▸ Activity: Once you have read the entries below, give them all again without any difference.

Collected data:

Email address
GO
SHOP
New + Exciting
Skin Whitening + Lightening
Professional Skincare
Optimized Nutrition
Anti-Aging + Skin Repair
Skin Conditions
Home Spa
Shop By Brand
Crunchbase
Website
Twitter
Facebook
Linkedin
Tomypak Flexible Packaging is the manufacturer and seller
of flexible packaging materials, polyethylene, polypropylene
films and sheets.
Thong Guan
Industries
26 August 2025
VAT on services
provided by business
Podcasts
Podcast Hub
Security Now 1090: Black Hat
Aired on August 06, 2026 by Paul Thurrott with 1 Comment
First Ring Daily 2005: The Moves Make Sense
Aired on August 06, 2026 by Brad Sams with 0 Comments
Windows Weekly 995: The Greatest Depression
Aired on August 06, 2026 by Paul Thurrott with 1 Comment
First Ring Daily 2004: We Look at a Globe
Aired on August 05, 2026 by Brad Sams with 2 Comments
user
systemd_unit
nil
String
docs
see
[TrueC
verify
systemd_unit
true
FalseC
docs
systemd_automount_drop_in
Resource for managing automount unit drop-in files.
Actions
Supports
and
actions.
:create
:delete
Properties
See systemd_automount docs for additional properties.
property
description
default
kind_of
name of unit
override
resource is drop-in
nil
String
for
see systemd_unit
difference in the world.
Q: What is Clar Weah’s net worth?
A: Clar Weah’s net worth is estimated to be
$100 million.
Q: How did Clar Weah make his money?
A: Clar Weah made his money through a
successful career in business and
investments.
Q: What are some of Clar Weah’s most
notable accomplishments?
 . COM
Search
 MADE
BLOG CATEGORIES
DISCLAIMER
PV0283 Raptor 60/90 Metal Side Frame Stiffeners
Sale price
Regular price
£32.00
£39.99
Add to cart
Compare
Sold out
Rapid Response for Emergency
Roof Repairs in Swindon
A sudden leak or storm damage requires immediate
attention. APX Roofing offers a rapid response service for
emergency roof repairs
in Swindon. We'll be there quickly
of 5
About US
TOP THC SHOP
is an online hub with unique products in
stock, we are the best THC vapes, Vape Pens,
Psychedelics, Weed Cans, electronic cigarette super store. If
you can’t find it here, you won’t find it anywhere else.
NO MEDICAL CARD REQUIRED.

▸ Solution for this task:
Email address
GO
SHOP
New + Exciting
Skin Whitening + Lightening
Professional Skincare
Optimized Nutrition
Anti-Aging + Skin Repair
Skin Conditions
Home Spa
Shop By Brand
Crunchbase
Website
Twitter
Facebook
Linkedin
Tomypak Flexible Packaging is the manufacturer and seller
of flexible packaging materials, polyethylene, polypropylene
films and sheets.
Thong Guan
Industries
26 August 2025
VAT on services
provided by business
Podcasts
Podcast Hub
Security Now 1090: Black Hat
Aired on August 06, 2026 by Paul Thurrott with 1 Comment
First Ring Daily 2005: The Moves Make Sense
Aired on August 06, 2026 by Brad Sams with 0 Comments
Windows Weekly 995: The Greatest Depression
Aired on August 06, 2026 by Paul Thurrott with 1 Comment
First Ring Daily 2004: We Look at a Globe
Aired on August 05, 2026 by Brad Sams with 2 Comments
user
systemd_unit
nil
String
docs
see
[TrueC
verify
systemd_unit
true
FalseC
docs
systemd_automount_drop_in
Resource for managing automount unit drop-in files.
Actions
Supports
and
actions.
:create
:delete
Properties
See systemd_automount docs for additional properties.
property
description
default
kind_of
name of unit
override
resource is drop-in
nil
String
for
see systemd_unit
difference in the world.
Q: What is Clar Weah’s net worth?
A: Clar Weah’s net worth is estimated to be
$100 million.
Q: How did Clar Weah make his money?
A: Clar Weah made his money through a
successful career in business and
investments.
Q: What are some of Clar Weah’s most
notable accomplishments?
 . COM
Search
 MADE
BLOG CATEGORIES
DISCLAIMER
PV0283 Raptor 60/90 Metal Side Frame Stiffeners
Sale price
Regular price
£32.00
£39.99
Add to cart
Compare
Sold out
Rapid Response for Emergency
Roof Repairs in Swindon
A sudden leak or storm damage requires immediate
attention. APX Roofing offers a rapid response service for
emergency roof repairs
in Swindon. We'll be there quickly
of 5
About US
TOP THC SHOP
is an online hub with unique products in
stock, we are the best THC vapes, Vape Pens,
Psychedelics, Weed Cans, electronic cigarette super store. If
you can’t find it here, you won’t find it anywhere else.
NO MEDICAL CARD REQUIRED.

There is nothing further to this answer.